The best part of the weekend was our hike down to the lake. Since it is in a crater, they’ve created stairs that zigzag down the crater wall, and you hike straight down for about 45 minutes. About 5 minutes into the hike, we came to a point that overlooks the bush area opposite the lake. About 100 yards away there was a watering hole in the middle of a huge expanse of dry bush land. The watering hole is quite the popular location – when we arrived there were hundreds of baboons running around the edge of the hole, having a morning dip. A little ways away were dozens of elephants on their way to the hole. It was surreal to see! One of the kids, a typical teenager, looked at it for a minute and said uninterestedly, “So…can we go now?” I laughed – I could have stayed for hours and watched the scene at the watering hole.
|Baboons at the watering hole|
|Elephants on their way to the hole|
All in all, a wonderful trip to end a good week of school!

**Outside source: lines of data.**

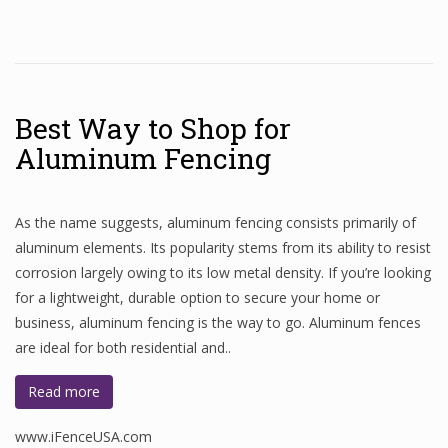
Best Way to Shop for
Aluminum Fencing
As the name suggests, aluminum fencing consists primarily of
aluminum elements. Its popularity stems from its ability to resist
corrosion largely owing to its low metal density. If you’re looking
for a lightweight, durable option to secure your home or
business, aluminum fencing is the way to go. Aluminum fences
are ideal for both residential and..
Read more
www.iFenceUSA.com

Thursday, September 20, 2012
I am happy to announce that I love African food – this is a picture of a typical meal that we eat for lunch every day – it’s usually beans/rice, or lentils/rice or beans with a thick kind of tortilla called chapati (“cha-PAH-tee”). It’s simple and delicious.
Sunday, September 16, 2012
The first day of school was Monday September 10, and the weekend before it, I was feeling SO nervous. I’ve never taught a 5th/6th grade classroom before (or any classroom, for that matter) and certainly never one in another country. I planned the first week of school minute-by-minute, all weekend long, so that I’d be ready to be the best teacher ever. Even with the overkill planning, I woke up early on Monday, with my first day of school outfit ready, to double check my day’s schedule. I got to school and to my classroom, and prayed a quick prayer that God would calm my nerves and make this day a great one. The kids started arriving – (I only have five students to start) and the day began. I have two of the missionaries’ kids and the rest are Tanzanian. One of my students speaks no English at all, poor thing. She is a trooper though, and works very hard to compensate for the language barrier. The kids were shy the first day as we got to know each other, and learn what they like, what they don’t like. I am blessed to have a very creative class, which fits right in with my gifts, and so I had them decorate their journals the first day and they loved it. The school’s philosophy is to let the students be creative and self-led in many ways. So we are trying to avoid having them sit in their desks all day, and do as many activities as possible to keep them engaged.
|My classroom before|
I had to think on my feet quite a bit that first day. The students had lots of questions about the upcoming year, and I didn’t always have an answer for them. Even with my crazy planning, some activities took much less time than I thought they would. A small class goes a lot quicker, I think! We would end something, I’d look at my watch and go “Oh! Well we still have more time…ummm…it’s free reading time now!” We ended up playing a lot more games than I planned but I think it endeared me to them, they all had a good time.
|My classroom after!|
|Another after shot - my classroom wall|
Before I knew it, it was lunch, and then their afternoon every day is full of elective classes and fun activities. They go to Drama, Art, Swahili or ESL, Music, etc and so my time with them was pretty much done. I know any teacher reading this is jealous of that, and I am not complaining at all!! My first day ended and I was so relieved to think, “Hey that wasn’t so bad, was it?!?” The rest of the week was much easier (though still stressful at points!) after I got over the anxiety of that first day.